There isn't even a moment's consideration that all this luxury might be too good for somebody. I think that's why it works. The attentive casualness of the staff, too, keeps it from titling over into stuffy. Sit down and dine in your club, whoever you are.

Yet for all its casual welcoming, the door accessing The Pied Piper directly from Market Street is usually locked. To reach the bar and its eponymous (slightly-)famous painting you have to walk over to the entrance to the Palace hotel, step inside, and go down and around.

It's not difficult, but it's counterintuitive, and it serves to completely cut The Pied Piper off from the city it's in. There are no windows; no natural light. Aside from that one locked and distant door, the Pied Piper is in a world of its own. A San Francisco institution completely cut off from San Francisco.

And really, who wants to ruin all this with a view of Market Street? It's cold out there, and dark. As I walked towards The Pied Piper that night, a man was standing among the shivering tourists singing out "Please help me, I'm dying, and it don't feel nice!" in a rhythmic pattern over and over again.

Everybody on the street looked away. Now, a dive bar can absorb that kind of thing into its character. But The Pied Piper can't compete with such reality. Its illusion grows brittle at the touch of outside air. It has to be hermetically sealed if it is to survive.

Enjoy the fantasy. You're paying for it. This is the land of $14 cocktails and $20 hamburgers.

Is it worth it? Well the Market Gimlet — a cucumber twist on a classic — is simply superb. Sadly my second cocktail, "The Last Cocktail" (Bombay Sapphire, lemon juice, pear juice, rosemary syrup, prosecco), which the server told me is one of the bar's most popular, was a complete misfire. It was fizzy and uncoordinated. I sent it back, which I almost never do. To its credit, the staff accepted it gracefully. Just like Bertie Wooster would have done.

The food is likewise hit or miss. Never bad, but much that I feel could be better. Many of the bars that have such trouble getting this atmosphere have much stronger kitchens.

Yet for all its weaknesses, The Pied Piper gets a gold star for its one truly essential task: preserving the aesthetic. The beauty of an environment like this, luxurious and isolated, is that it allows everyone — except the servers — to forget that we're all singing for our supper somehow.

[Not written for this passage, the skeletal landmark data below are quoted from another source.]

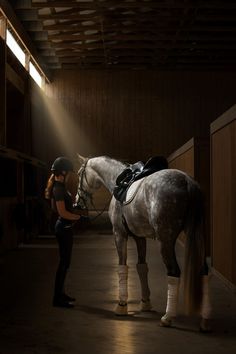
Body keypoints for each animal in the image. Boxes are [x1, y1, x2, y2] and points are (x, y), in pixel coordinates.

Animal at [76, 155, 211, 332]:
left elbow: (122, 268)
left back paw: (167, 317)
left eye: (79, 174)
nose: (77, 203)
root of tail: (188, 182)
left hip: (165, 240)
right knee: (203, 270)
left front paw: (122, 305)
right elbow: (142, 267)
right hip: (197, 235)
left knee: (173, 272)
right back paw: (204, 320)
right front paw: (145, 303)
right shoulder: (140, 237)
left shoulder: (119, 234)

It's a wonderful experience. Yet I can't get the singing beggar out of my head tonight. Someone said "I'm dying" and I ignored him to go get a drink. I long to walk up to other customers and ask, "If you were out on the street and needed to get attention so you could survive, what would your schtick be? How would you ask? What would you do or say to keep people like you and me from averting our eyes?"

But I don't say anything. I decide not to break the illusion. I'm not sure why. It's unlike me. Perhaps it's that this isn't a crowd like you find in so many other bars, where a question this out of left field would be seen as part of the night's entertainment, rather than an existential challenge. Barmy and Tuppy don't consider such things. Or maybe I'm just tired. I feel like I've let the singing guy down though, although that's absurd. He wasn't asking for an inquiry into the human condition. He was asking for help. Just what do I owe him?